THE ART OF COMMUNITY BUILDING
Frasers Property Australia has been creating places for people to belong since 1924. At the very heart of this ethos are their Community Development Managers, people like Michelle Mrzyglocki, who are responsible for nurturing and driving community spirit. They know better than all of us that a place where community thrives is a place where people feel they truly belong.
When we think of the word community, we think of a place where the people are connected. This could be your family or friends, your street, or your neighbourhood. At an instinctual level we tend to understand that a sense of connection is what drives feelings of belonging. Yet rarely do we question how this comes to be.
There’s no secret formula that goes into fostering a sense of community. It’s not something that can be googled or a how-to guide that can be found. Rather, community is something that manifests in many different shapes and forms. It’s an intangible thing that’s unique to each and every case, differing in every neighbourhood that Frasers is responsible for.
So, what exactly is community building?
Community Development Manager for Frasers Property communities in Western Australia, Michelle Mrzyglocki sums it up as: “creating the most fertile environment for the community to make a really great and healthy start.” A good way of thinking of it is to visualise her as a coach, networker, and team member all in one.
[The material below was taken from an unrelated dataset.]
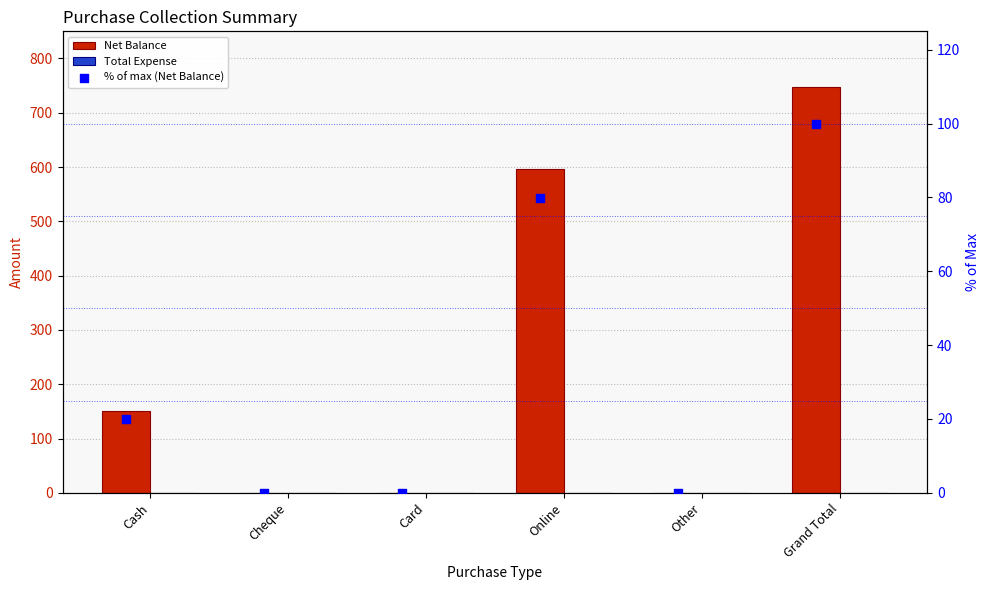

At how many categories does at least one series exceed 653?

1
She’s the one who is there to shape the scaffolding to best support residents, providing the opportunity for them to connect with their neighbours and the wider community.
Community building is about helping the community realise their collective vision of the kind of place they want to live in. We do this through bespoke strategy, programming, education events, and planning with the community and local stakeholders. We make sure the community has the skills, connections and setting to succeed in their vision. Which, all together, encourages and fast tracks a healthy and resilient neighbourhood within a broader community setting.”
Where it begins
In the beginning of a community’s life cycle, the very first piece of the puzzle comes from the residents themselves. For Michelle, this means facilitating those big collective community vision conversations about what sort of place residents would like to live in. “The first step is simple. I’ll sit down with residents and have a chat. This is how we find out their hopes and dreams, their aspirations for where they live and the types of experiences they desire to have. From here, we can start thinking and planning about how we can help them achieve these ambitions.” In the community of Frasers Landing in Western Australia, this has manifested in a host of activities and initiatives, both within the neighbourhood and including the larger suburb of Mandurah. “They do everything from regular morning teas and community barbeques to celebrating Australia Day with their annual thong-throwing competition on the green,” shares Michelle. “We’ve also done National Tree Day, an event that helped connect Frasers Landing with the wider Mandurah community, including six local Rotary Clubs, Scouts and Girl Guides.
Where it ends
The development of a community never finishes, it’s constantly evolving. But while the work doesn’t end, the Community Development Manager’s job there does. “We always have the vision that we’re stepping out. It’s a relatively short-term relationship. You’ve got to look at it like you’re setting them up and giving the community the tools they need to not only survive, but thrive. And doing that as quickly as we can while they have us as a resource. If I don’t do myself out of a job, I haven’t done my job.” And with their incredible community spirit, pride in where they live, as well as the drive and ability to self-organise events, Frasers Landing is almost there. “The residents have created a really welcoming, vibrant community,” Michelle notes, “I can see they feel really supported by each other and have a great understanding of what a good neighbour is. They really have that feeling of being able to go next door to get that cup of sugar” “It’s really not about what my vision is. It must come from the people who live there. The most important part to fostering community spirit is that the drive comes from the residents. Because if they’re not excited about it and given the opportunity to participate and shape the outcome, they’re not going to be a part of it.”
“At the end of the day, the most important thing is to ensure that the Frasers community we co-create, our new piece of the puzzle, fits in seamlessly with the wider neighbourhood. It’s about enabling the foundations for healthy, welcoming connections and a good culture within the community. And that never stops. It continues evolving throughout the lifespan of the community.”